I want to create postgres users for our staging + production databases that allow the users limited access to the tables.
I want the users to have read only access to ALL tables except messages & credit_cards. I want to give them update access for the access_tokens & I want them to have read access to newly added tables. How can I do this?
Example DB:
users:
- id
- name
messages:
- user_id FK
- message
- to_user_id FK
credit_cards:
- user_id FK
- card info…
access_tokens:
- token
- user_id FK
- expired_date
… Other tables
I tried:
grant USAGE on schema public to james;
grant select on all sequences in schema public to james;
GRANT SELECT ON ALL TABLES IN SCHEMA public TO james;
ALTER DEFAULT PRIVILEGES
FOR ROLE james
IN SCHEMA public
GRANT SELECT ON TABLES TO james;
Update 1:
Note that running:
ALTER DEFAULT PRIVILEGES
FOR ROLE james
IN SCHEMA public
GRANT SELECT ON TABLES TO james;
Will throw the following error from postgres (rds):
ERROR: must be member of role "james"
However running the grant commands worked.

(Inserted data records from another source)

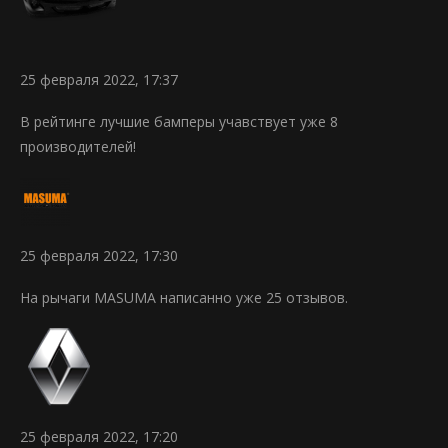
25 февраля 2022, 17:37
В рейтинге лучшие бамперы учавствует уже 8
производителей!
25 февраля 2022, 17:30
На рычаги MASUMA написанно уже 25 отзывов.
25 февраля 2022, 17:20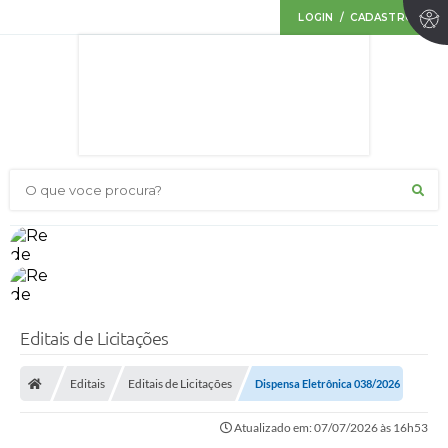
LOGIN / CADASTRO
O que voce procura?
Editais de Licitações
Editais
Editais de Licitações
Dispensa Eletrônica 038/2026
Atualizado em: 07/07/2026 às 16h53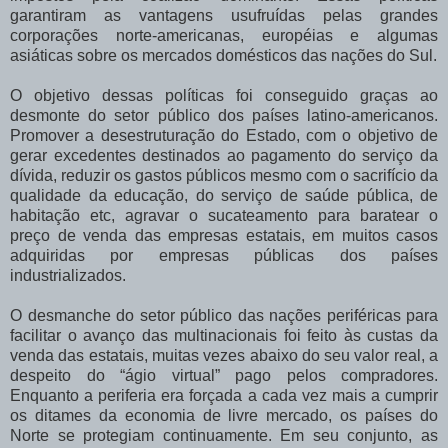
garantiram as vantagens usufruídas pelas grandes
corporações norte-americanas, européias e algumas
asiáticas sobre os mercados domésticos das nações do Sul.
O objetivo dessas políticas foi conseguido graças ao
desmonte do setor público dos países latino-americanos.
Promover a desestruturação do Estado, com o objetivo de
gerar excedentes destinados ao pagamento do serviço da
dívida, reduzir os gastos públicos mesmo com o sacrifício da
qualidade da educação, do serviço de saúde pública, de
habitação etc, agravar o sucateamento para baratear o
preço de venda das empresas estatais, em muitos casos
adquiridas por empresas públicas dos países
industrializados.
O desmanche do setor público das nações periféricas para
facilitar o avanço das multinacionais foi feito às custas da
venda das estatais, muitas vezes abaixo do seu valor real, a
despeito do “ágio virtual” pago pelos compradores.
Enquanto a periferia era forçada a cada vez mais a cumprir
os ditames da economia de livre mercado, os países do
Norte se protegiam continuamente. Em seu conjunto, as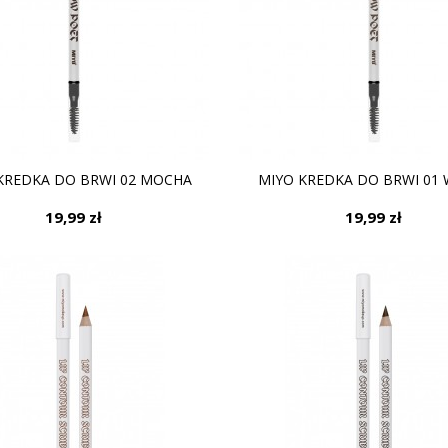
KREDKA DO BRWI 02 MOCHA
MIYO KREDKA DO BRWI 01
19,99 zł
19,99 zł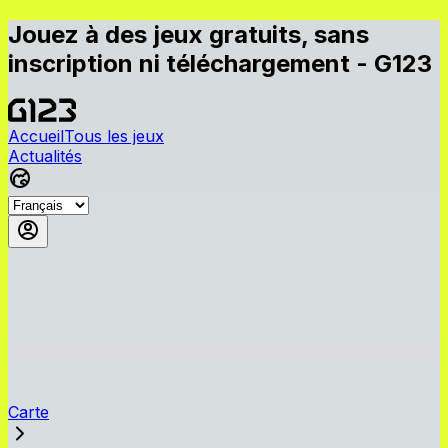
Jouez à des jeux gratuits, sans
inscription ni téléchargement - G123
Accueil
Tous les jeux
Actualités
Carte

It seems I cannot alter the default privileges for the postgres rds database.
Best Answer
This grants select on tables created by 'james', to 'james'. Which is generally unnecessary, as the creator will usually be owner and will automatically have access. You need to change first occurrence of 'james' to whoever it is that will be creating the new tables.
Also, you should probably change the last occurrence of 'james' to something like 'readonly' or 'developer', and than grant that role to 'james', rather than naming 'james' explicitly.